Ich gehöre übrigens zu den Menschen, die selten ausfällig werden. Im Kreise meiner Mitmenschen kann ich mich beherrschen, habe mich im Griff. Einzige Ausnahme: Wenn ich hinterm Steuer meines Autos sitze. Dann kann ich durchaus laut werden, andere Verkehrsteilnehmer als „hirnlose Idioten“ betiteln und auch schlimmere Begriffe benutzen, die ich an dieser Stelle niemals wiedergeben würde. Oft musste ich mir von verschiedenen Mitfahrern deshalb schon anhören: „Bleib doch mal ruhig. So schlimm war das doch nicht. Reg‘ dich ab.“ Aber irgendwie reißt es mich immer wieder.

Vielleicht sollte ich, der ich im Auto nur ausgesprochen selten Musik, dafür umso öfter Hörbücher höre, die akustische Untermalung meiner Fahrten einmal überdenken. Nach den Feststellungen in diesem Text könnte mir auf der Straße eines tatsächlich helfen, die Ruhe zu bewahren: Eine Tonaufnahme von unserer Driving Range.

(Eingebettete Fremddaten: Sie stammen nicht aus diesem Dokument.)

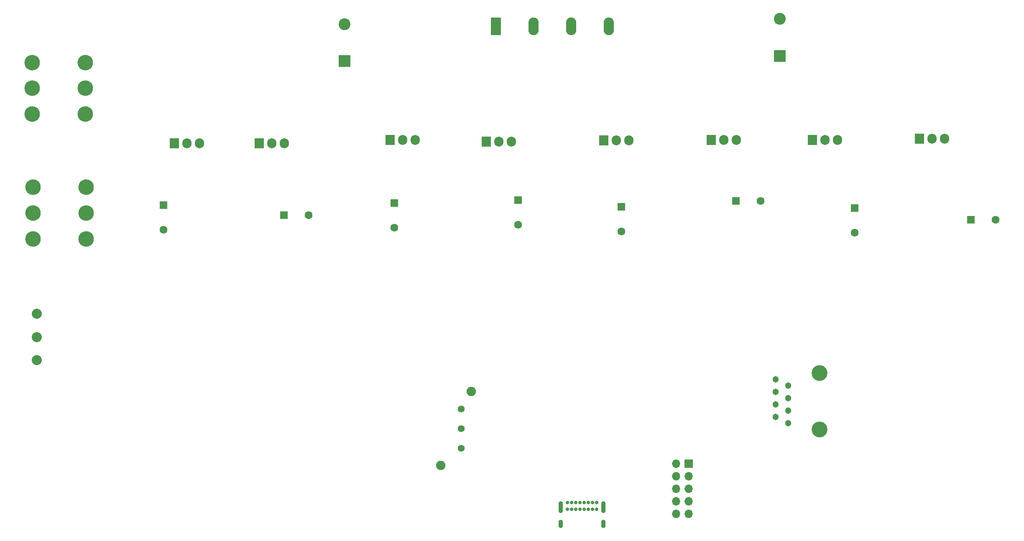
<source format=gbr>
%TF.GenerationSoftware,KiCad,Pcbnew,(6.0.7)*%
%TF.CreationDate,2024-02-27T11:31:56-06:00*%
%TF.ProjectId,StepperMotorController,53746570-7065-4724-9d6f-746f72436f6e,rev?*%
%TF.SameCoordinates,Original*%
%TF.FileFunction,Soldermask,Bot*%
%TF.FilePolarity,Negative*%
%FSLAX46Y46*%
G04 Gerber Fmt 4.6, Leading zero omitted, Abs format (unit mm)*
G04 Created by KiCad (PCBNEW (6.0.7)) date 2024-02-27 11:31:56*
%MOMM*%
%LPD*%
G01*
G04 APERTURE LIST*
G04 Aperture macros list*
%AMRoundRect*
0 Rectangle with rounded corners*
0 $1 Rounding radius*
0 $2 $3 $4 $5 $6 $7 $8 $9 X,Y pos of 4 corners*
0 Add a 4 corners polygon primitive as box body*
4,1,4,$2,$3,$4,$5,$6,$7,$8,$9,$2,$3,0*
0 Add four circle primitives for the rounded corners*
1,1,$1+$1,$2,$3*
1,1,$1+$1,$4,$5*
1,1,$1+$1,$6,$7*
1,1,$1+$1,$8,$9*
0 Add four rect primitives between the rounded corners*
20,1,$1+$1,$2,$3,$4,$5,0*
20,1,$1+$1,$4,$5,$6,$7,0*
20,1,$1+$1,$6,$7,$8,$9,0*
20,1,$1+$1,$8,$9,$2,$3,0*%
G04 Aperture macros list end*
%ADD10R,1.905000X2.000000*%
%ADD11O,1.905000X2.000000*%
%ADD12C,3.149600*%
%ADD13R,2.400000X2.400000*%
%ADD14C,2.400000*%
%ADD15R,1.600000X1.600000*%
%ADD16C,1.600000*%
%ADD17C,1.397000*%
%ADD18C,1.905000*%
%ADD19C,2.032000*%
%ADD20RoundRect,0.250001X-0.799999X-1.549999X0.799999X-1.549999X0.799999X1.549999X-0.799999X1.549999X0*%
%ADD21O,2.100000X3.600000*%
%ADD22C,3.200000*%
%ADD23C,1.303000*%
%ADD24R,1.700000X1.700000*%
%ADD25O,1.700000X1.700000*%
%ADD26C,0.700000*%
%ADD27O,0.900000X2.400000*%
%ADD28O,0.900000X1.700000*%
G04 APERTURE END LIST*
D10*
%TO.C,Q2*%
X221610000Y-158495000D03*
D11*
X224150000Y-158495000D03*
X226690000Y-158495000D03*
%TD*%
D12*
%TO.C,J6*%
X175800000Y-167400000D03*
X175800000Y-172610000D03*
X175800000Y-177820000D03*
X186599999Y-167400000D03*
X186599999Y-172610000D03*
X186599999Y-177820000D03*
%TD*%
D10*
%TO.C,Q4*%
X267610000Y-158095000D03*
D11*
X270150000Y-158095000D03*
X272690000Y-158095000D03*
%TD*%
D13*
%TO.C,C17*%
X238900000Y-141812755D03*
D14*
X238900000Y-134312755D03*
%TD*%
D15*
%TO.C,C16*%
X274000000Y-170000000D03*
D16*
X274000000Y-175000000D03*
%TD*%
D15*
%TO.C,C32*%
X318097349Y-170150000D03*
D16*
X323097349Y-170150000D03*
%TD*%
D17*
%TO.C,SW2*%
X262517200Y-212284950D03*
X262517200Y-216272750D03*
X262517200Y-220260550D03*
D18*
X264523800Y-208779750D03*
X258326200Y-223765750D03*
%TD*%
D19*
%TO.C,SW1*%
X176533400Y-202420101D03*
X176533400Y-197720100D03*
X176533400Y-193020100D03*
%TD*%
D20*
%TO.C,J5*%
X269570000Y-134722500D03*
D21*
X277190000Y-134722500D03*
X284810000Y-134722500D03*
X292430000Y-134722500D03*
%TD*%
D10*
%TO.C,Q7*%
X333610000Y-157795000D03*
D11*
X336150000Y-157795000D03*
X338690000Y-157795000D03*
%TD*%
D10*
%TO.C,Q5*%
X291400000Y-157850000D03*
D11*
X293940000Y-157850000D03*
X296480000Y-157850000D03*
%TD*%
D15*
%TO.C,C11*%
X202200000Y-171000000D03*
D16*
X202200000Y-176000000D03*
%TD*%
D15*
%TO.C,C28*%
X294900000Y-171347349D03*
D16*
X294900000Y-176347349D03*
%TD*%
D22*
%TO.C,J2*%
X335100000Y-216435000D03*
X335100000Y-205005000D03*
D23*
X328750000Y-215165000D03*
X326210000Y-213895000D03*
X328750000Y-212625000D03*
X326210000Y-211355000D03*
X328750000Y-210085000D03*
X326210000Y-208815000D03*
X328750000Y-207545000D03*
X326210000Y-206275000D03*
%TD*%
D13*
%TO.C,C1*%
X327000000Y-140762755D03*
D14*
X327000000Y-133262755D03*
%TD*%
D10*
%TO.C,Q3*%
X248110000Y-157795000D03*
D11*
X250650000Y-157795000D03*
X253190000Y-157795000D03*
%TD*%
D15*
%TO.C,C12*%
X249000000Y-170597349D03*
D16*
X249000000Y-175597349D03*
%TD*%
D10*
%TO.C,Q6*%
X313160000Y-157795000D03*
D11*
X315700000Y-157795000D03*
X318240000Y-157795000D03*
%TD*%
D15*
%TO.C,C29*%
X342150000Y-171597349D03*
D16*
X342150000Y-176597349D03*
%TD*%
D12*
%TO.C,J7*%
X175630501Y-142107500D03*
X175630501Y-147317500D03*
X175630501Y-152527500D03*
X186430500Y-142107500D03*
X186430500Y-147317500D03*
X186430500Y-152527500D03*
%TD*%
D10*
%TO.C,Q8*%
X355300000Y-157550000D03*
D11*
X357840000Y-157550000D03*
X360380000Y-157550000D03*
%TD*%
D15*
%TO.C,C15*%
X226597349Y-173000000D03*
D16*
X231597349Y-173000000D03*
%TD*%
D15*
%TO.C,C33*%
X365747349Y-174000000D03*
D16*
X370747349Y-174000000D03*
%TD*%
D10*
%TO.C,Q1*%
X204400000Y-158500000D03*
D11*
X206940000Y-158500000D03*
X209480000Y-158500000D03*
%TD*%
D24*
%TO.C,J4*%
X308600000Y-223400000D03*
D25*
X306060000Y-223400000D03*
X308600000Y-225940000D03*
X306060000Y-225940000D03*
X308600000Y-228480000D03*
X306060000Y-228480000D03*
X308600000Y-231020000D03*
X306060000Y-231020000D03*
X308600000Y-233560000D03*
X306060000Y-233560000D03*
%TD*%
D26*
%TO.C,J1*%
X289950000Y-231250000D03*
X289100000Y-231250000D03*
X288250000Y-231250000D03*
X287400000Y-231250000D03*
X286550000Y-231250000D03*
X285700000Y-231250000D03*
X284850000Y-231250000D03*
X284000000Y-231250000D03*
X284000000Y-232600000D03*
X284850000Y-232600000D03*
X285700000Y-232600000D03*
X286550000Y-232600000D03*
X287400000Y-232600000D03*
X288250000Y-232600000D03*
X289100000Y-232600000D03*
X289950000Y-232600000D03*
D27*
X282650000Y-232230000D03*
D28*
X291300000Y-235610000D03*
X282650000Y-235610000D03*
D27*
X291300000Y-232230000D03*
%TD*%
M02*

</source>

„Ping“ und „Plopp“ zur Beruhigung

Vielleicht lasse ich bei meiner nächsten Übungssession einfach mal den Rekorder mitlaufen. Wenn das „Ping“ und „Plopp“ auf der Heimfahrt hilft, meinen Blutdruck in gesunden Grenzen zu halten, wäre das für mich tatsächlich noch ein Grund mehr, dem Golfspiel treu zu bleiben, und zudem ein wichtiges Argument dafür, die Trainingseinheiten vor Beginn der Runde deutlich zu verlängern, was wiederum dem Erfolg auf der Runde zugute kommen dürfte. Es käme auf den Versuch an.